Arguments and Analysis

‘Saudia Arabia gets tough on foreign policy‘ (Nawaf Obaid, Washington Post)

"Out of necessity, the kingdom is reformulating its foreign policy to assess how best to solve the Syrian tragedy, a massive humanitarian crisis that has the potential to exacerbate already severe tensions among neighbors and destabilize the region. While brought to the fore by the Syrian dilemma, this necessity is the result of deeper trends that are also guiding Saudi decisions: the lack of U.S. leadership in the region, regional turmoil sparked by the ‘Arab Awakening’ and the new policy of Iranian rapprochement toward the West.

In short, the Saudis find themselves in a drastically different foreign policy situation than even one year ago, having essentially been left alone to maintain stability in the Arab world. Given the pressure of this predicament, the fundamental basis of the new Saudi foreign policy doctrine is about changing course from being protected by others to protecting themselves and their allies. The Saudis know they need to restructure their foreign policy and national security establishments to conduct themselves internationally on par with the political, economic and religious significance and influence the kingdom holds.

The road ahead is long. It is clear, however, that the Saudis fully intend to pursue their national security interests much more assertively, even if that leads to a strategic break with the United States."

‘Recalibrating a policy of not taking sides in Egypt‘ (Nour Bakr, Tahrir Squared)

"Through a partial suspension of unessential military assistance, the US has managed to take a step back from existing ties without consequences for either side in Egypt. The news that General Sisi’s popularity had soared as a result was irrelevant. The man can do no wrong in his followers’ eyes, and even an increase in military assistance could be twisted into evidence of Sisi bending the US’s actions to his will.

Cutting military aid entirely would have sent a strong message to Egypt’s generals, but dragged the US back into the situation. Furthermore, the fallout would have had implications for security in areas where the military are battling an increased insurgency. And despite supporters of the Anti-Coup protest movement calling for a cut in aid; a complete cut would hold further potentially brutal consequences for them amidst the McCarthyist paranoia consuming Egypt’s domestic politics.
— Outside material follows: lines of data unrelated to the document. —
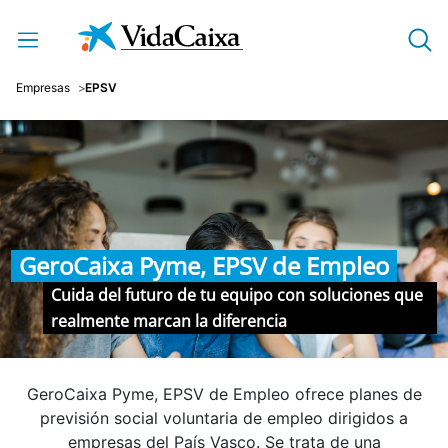
Saltar al contenido principal
Empresas
EPSV
GeroCaixa Pyme, EPSV de Empleo
Cuida del futuro de tu equipo con soluciones que
realmente marcan la diferencia
GeroCaixa Pyme, EPSV de Empleo ofrece planes de
previsión social voluntaria de empleo dirigidos a
empresas del País Vasco. Se trata de una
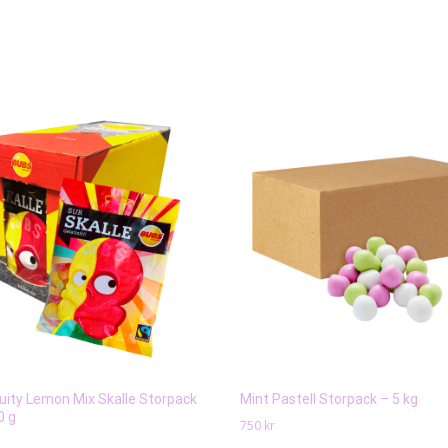
uity Lemon Mix Skalle Storpack
Mint Pastell Storpack – 5 kg
0 g
750
kr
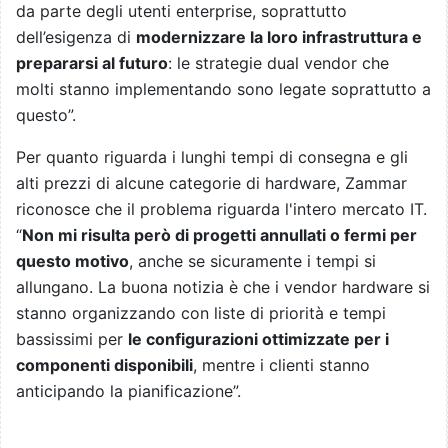
da parte degli utenti enterprise, soprattutto
dell’esigenza di
modernizzare la loro infrastruttura e
prepararsi al futuro
: le strategie dual vendor che
molti stanno implementando sono legate soprattutto a
questo”.
Per quanto riguarda i lunghi tempi di consegna e gli
alti prezzi di alcune categorie di hardware, Zammar
riconosce che il problema riguarda l'intero mercato IT.
“
Non mi risulta però di progetti annullati o fermi per
questo motivo
, anche se sicuramente i tempi si
allungano. La buona notizia è che i vendor hardware si
stanno organizzando con liste di priorità e tempi
bassissimi per
le configurazioni ottimizzate per i
componenti disponibili
, mentre i clienti stanno
anticipando la pianificazione”.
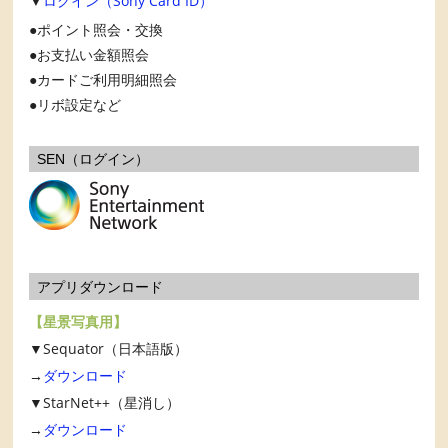
▼
ログイン（Sony Card ID）
ポイント照会・交換
お支払い金額照会
カードご利用明細照会
リボ設定など
SEN（ログイン）
アプリダウンロード
【星景写真用】
▼Sequator（日本語版）
→
ダウンロード
▼StarNet++（星消し）
→
ダウンロード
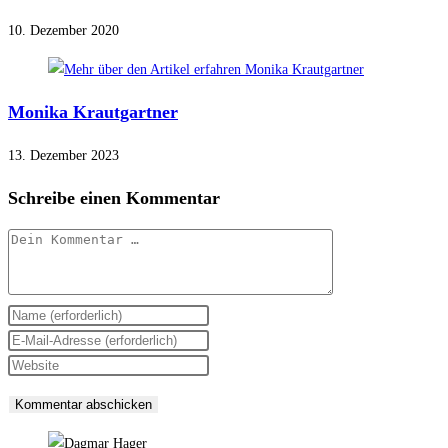
10. Dezember 2020
Monika Krautgartner
13. Dezember 2023
Schreibe einen Kommentar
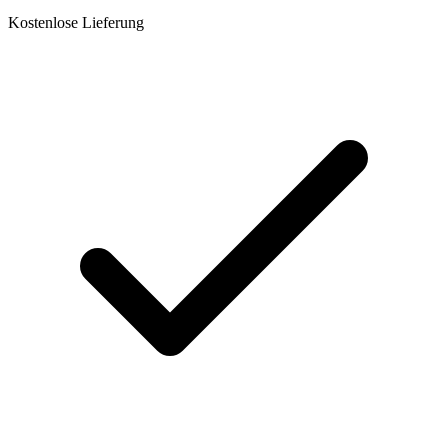
Kostenlose Lieferung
The decisions to pull out of Operation Brightstar and partially suspend military aid were not symbolic. Rather they were important steps in a strategy to restrict cooperation with Egypt’s military to regional security matters. That the US decided to continue providing equipment and parts needed to keep Egypt’s jets and helicopters operational only illustrates a clear intent to avoid undermining Egypt’s ability to cooperate with Israel on security matters. Only when this cooperation is no longer in Egypt’s interests to maintain, the US may seriously consider the possibility of a complete cut to aid."